Wednesday round-up

Yesterday’s news largely focused on cases that are already on the Court’s docket for this Term.  For this blog’s Academic round-up, Amanda Frost examines some of the academic commentary on the Fourth Amendment’s applicability to GPS surveillance, an issue the Court will take up in United States v. Jones.  Mark Walsh of the ABA Journal also discusses Jones, noting that “the [C]ourt’s ruling is likely to have implications for, though it won’t necessarily resolve, whether variations on GPS tracking would also require a warrant.”  At the Huffington Post, Mike Sacks reports on a recent Ninth Circuit decision holding that corporations can be held liable in U.S. courts for human rights violations perpetrated abroad – an issue that the Supreme Court recently agreed to review in Kiobel v. Royal Dutch Petroleum.  Reuters (via the Los Angeles Times) also has coverage of the Ninth Circuit decision.  For this blog, Lyle Denniston discusses a recent motion to dismiss as moot the upcoming case Knox v. SEIU Local 1000, in which the Court is slated to consider the fees that non-union workers must pay to unions who represent them, while SCOTUSblog’s Community discusses M.B.Z. v. Clinton, in which the Court will consider “the implications of the political question doctrine and separation of powers in a contentious area of foreign policy.” 

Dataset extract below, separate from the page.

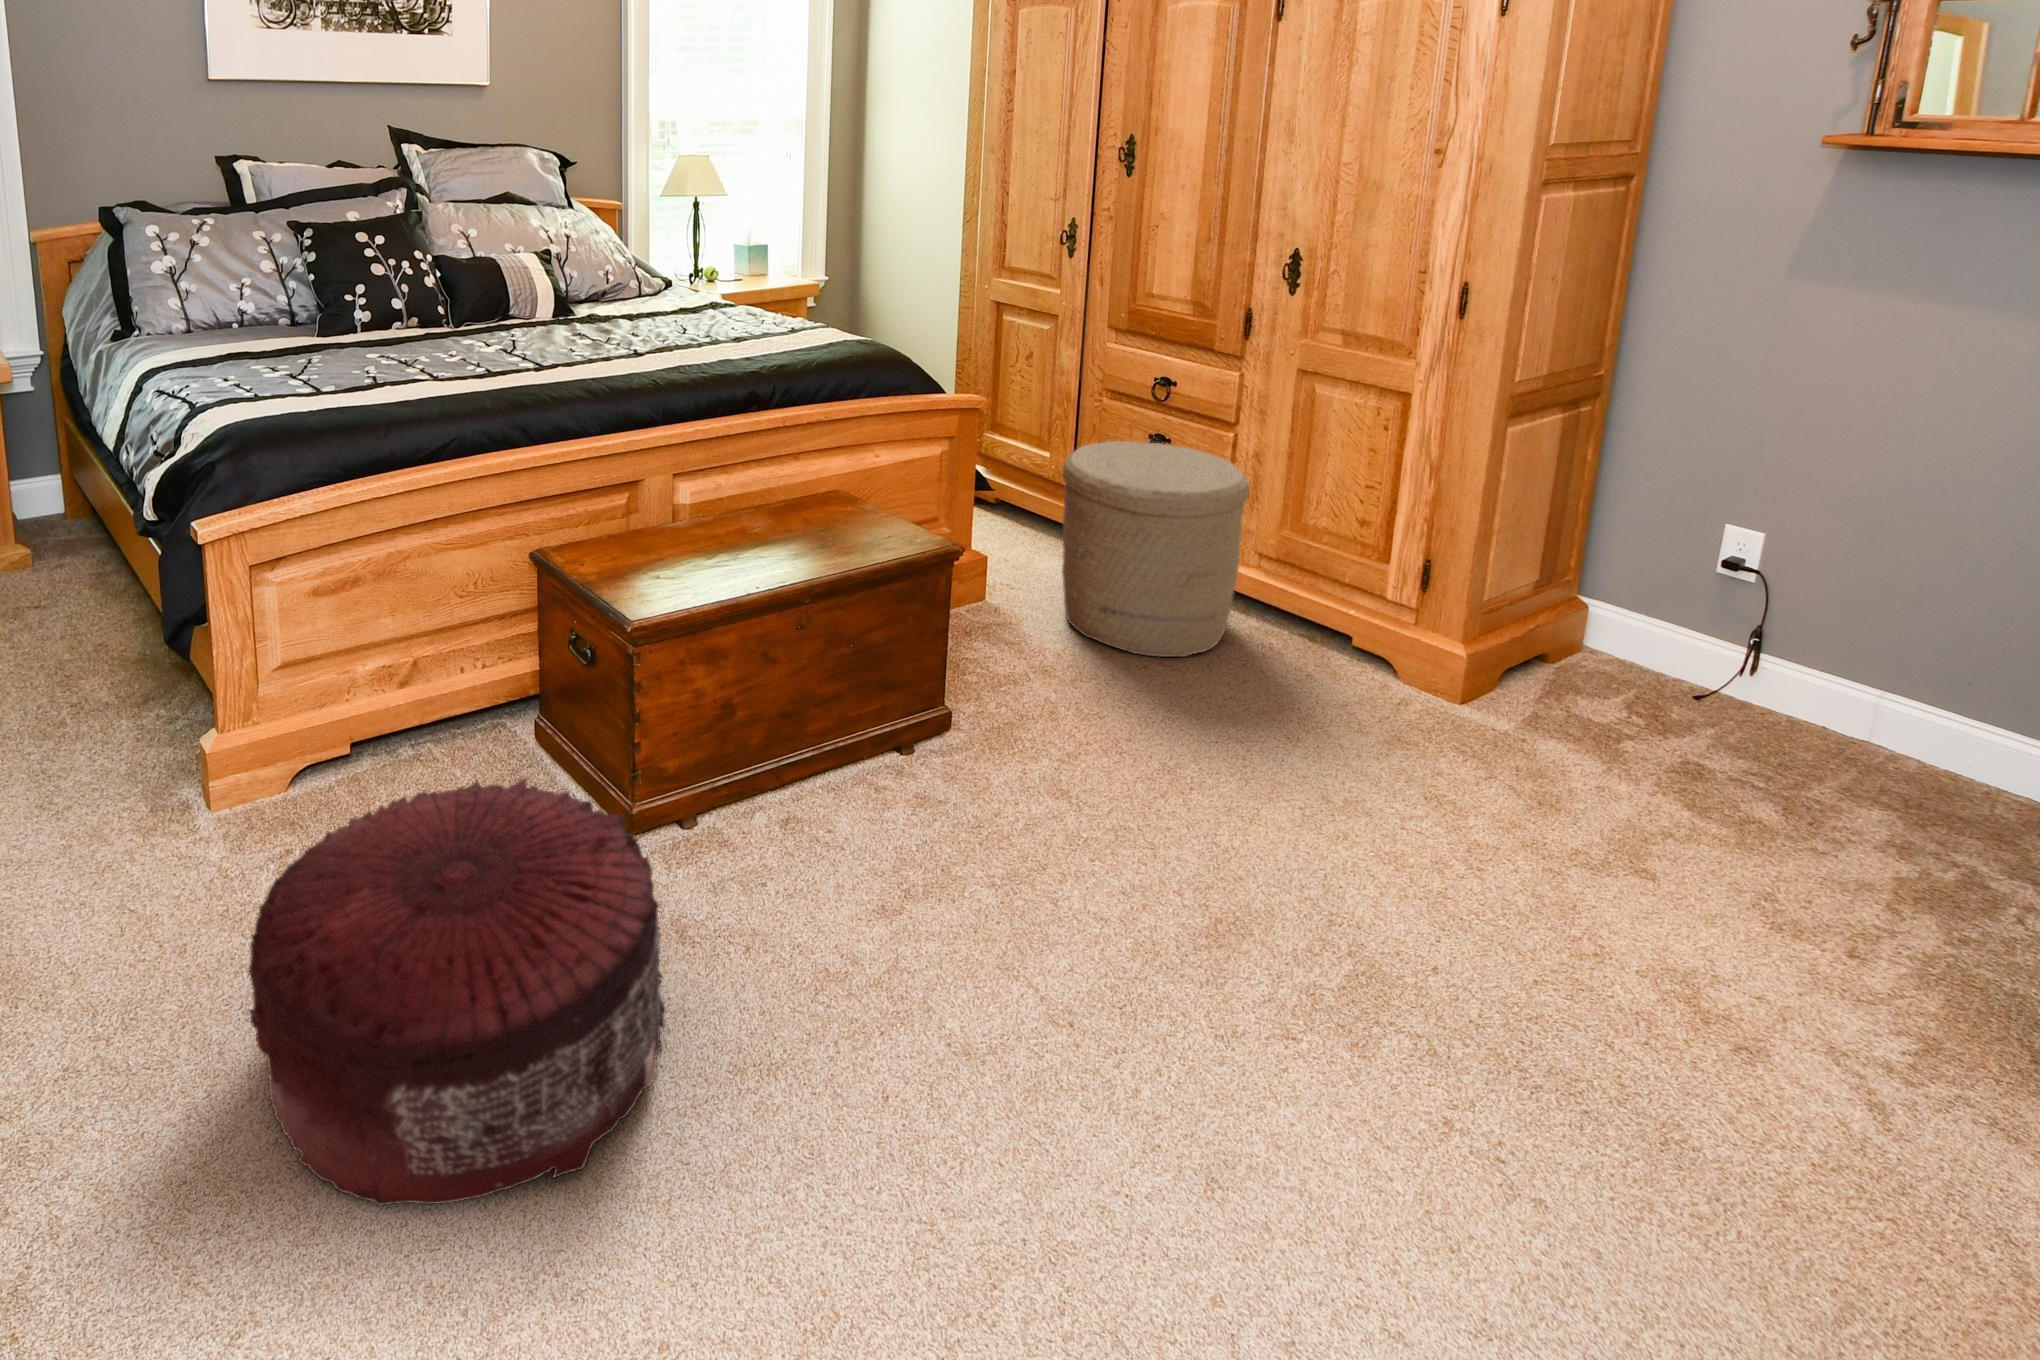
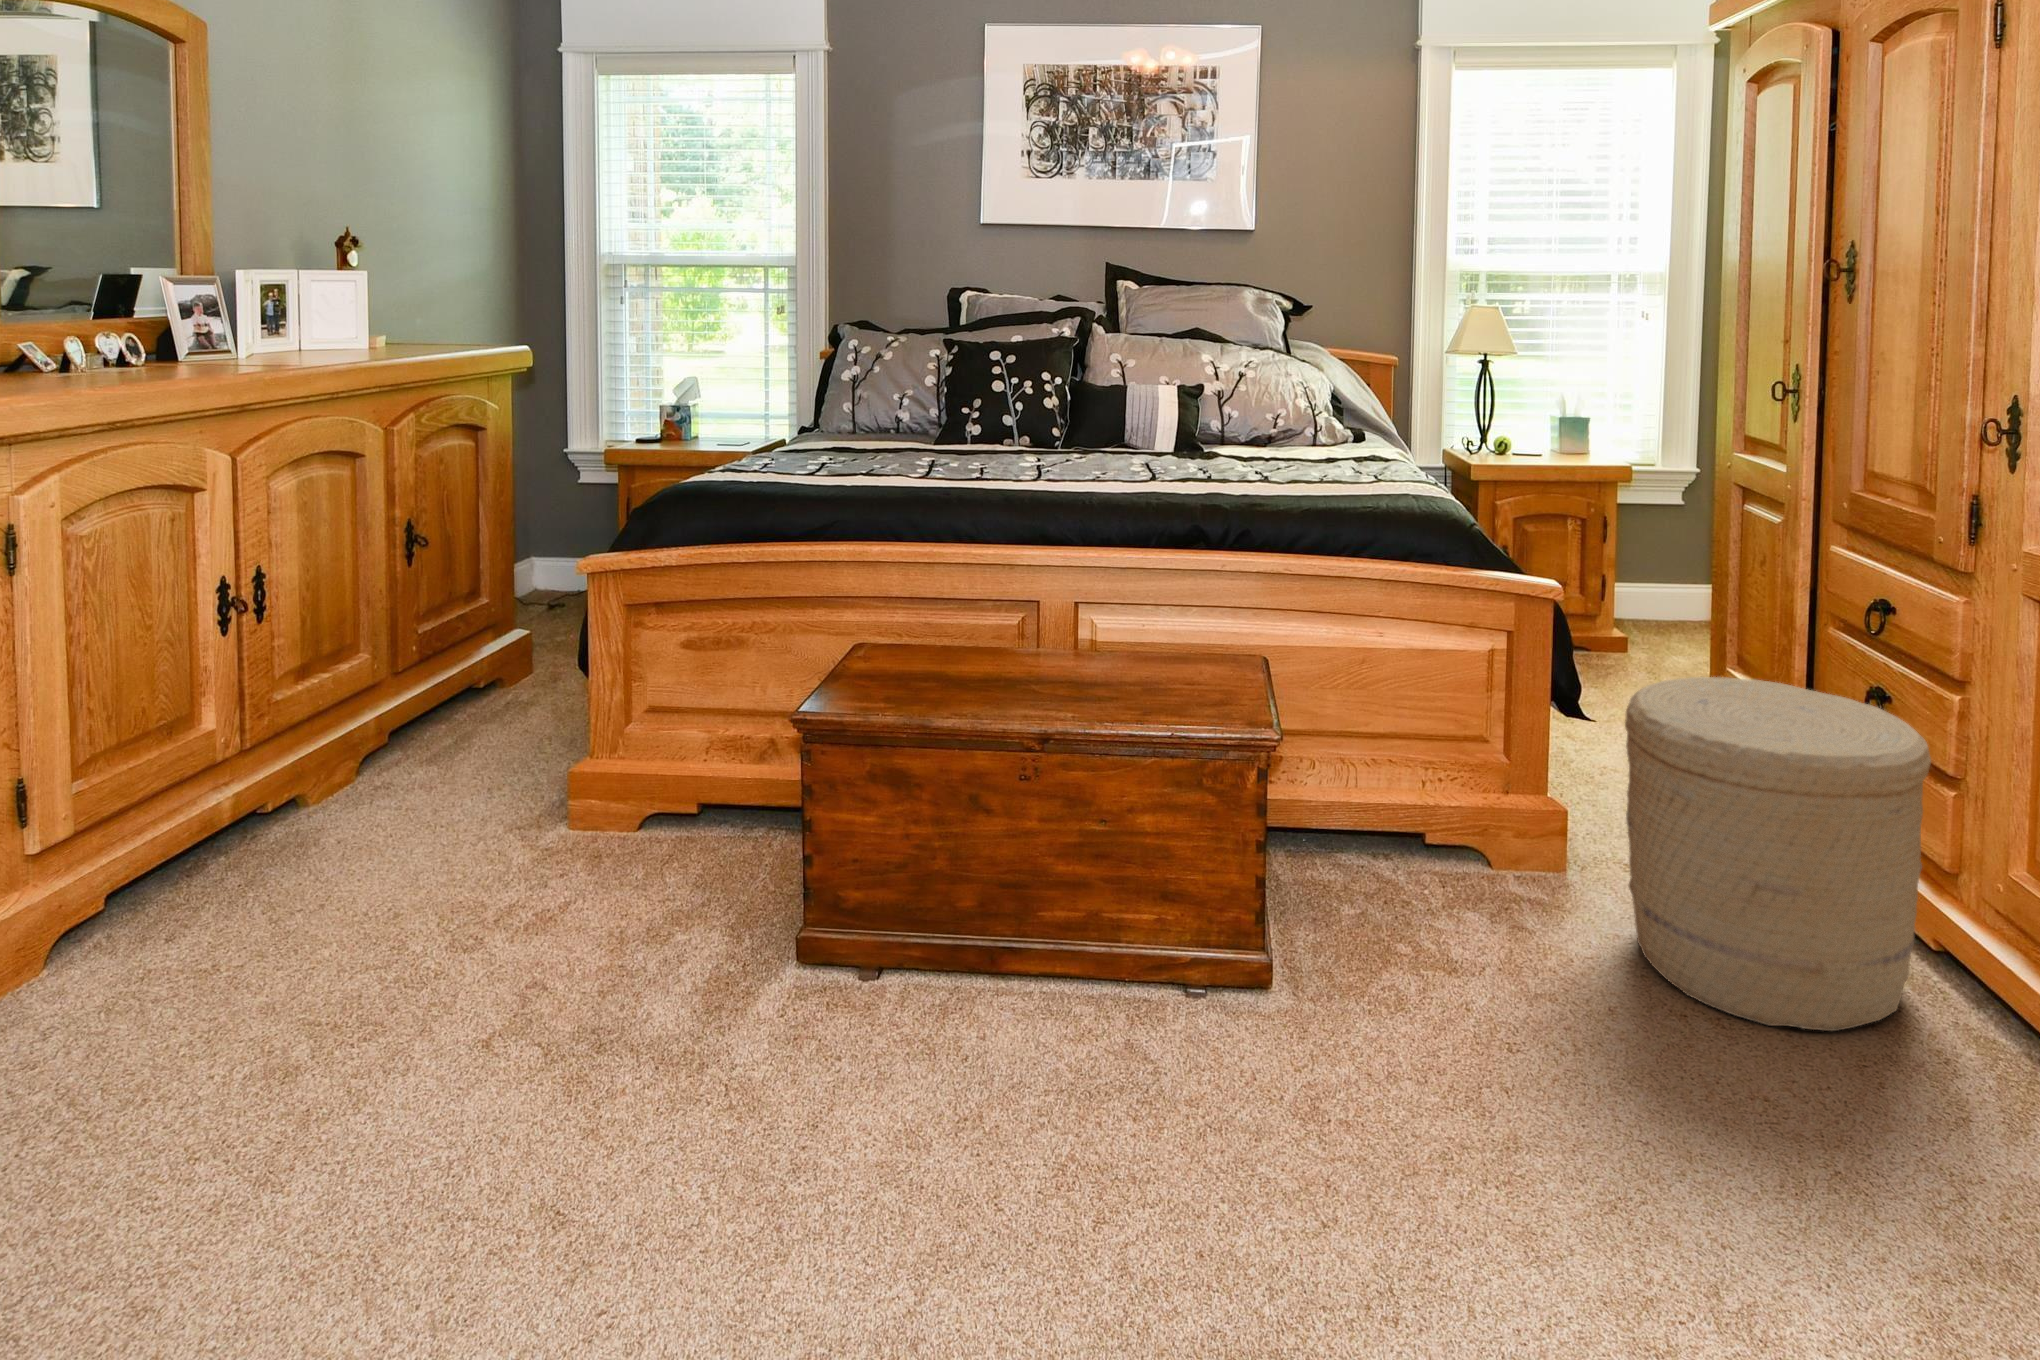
pouf: present [249,779,666,1205] -> none [236,789,663,1153]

Yesterday’s news also focused on the pending challenges to the Affordable Care Act.  James Vicini of Reuters (via the Chicago Tribune) breaks down the “key issues” in the legal briefs filed in the six pending cases in which the constitutionality of the Act is at issue, while the Associated Press (via the Washington Post) reports that the U.S. Chamber of Commerce, “which has been a fierce opponent” of the health care law, has taken a “more nuanced approach” in urging the Court to take up the Act:  although the Chamber has not taken a position on whether the Act is constitutional, it has asked the Court to invalidate the entire law if the individual mandate provision is deemed unconstitutional.  Finally, in an op-ed at theWall Street Journal’s Political Diary, Joseph Rago discusses what he characterizes as the “big bet” that the federal government made in arguing that the individual mandate cannot be severed from the rest of the Act; he contends that although the government “may think that [its argument] will encourage the justices to be more careful, . . . such a risk may turn out to be a huge legal error in retrospect.”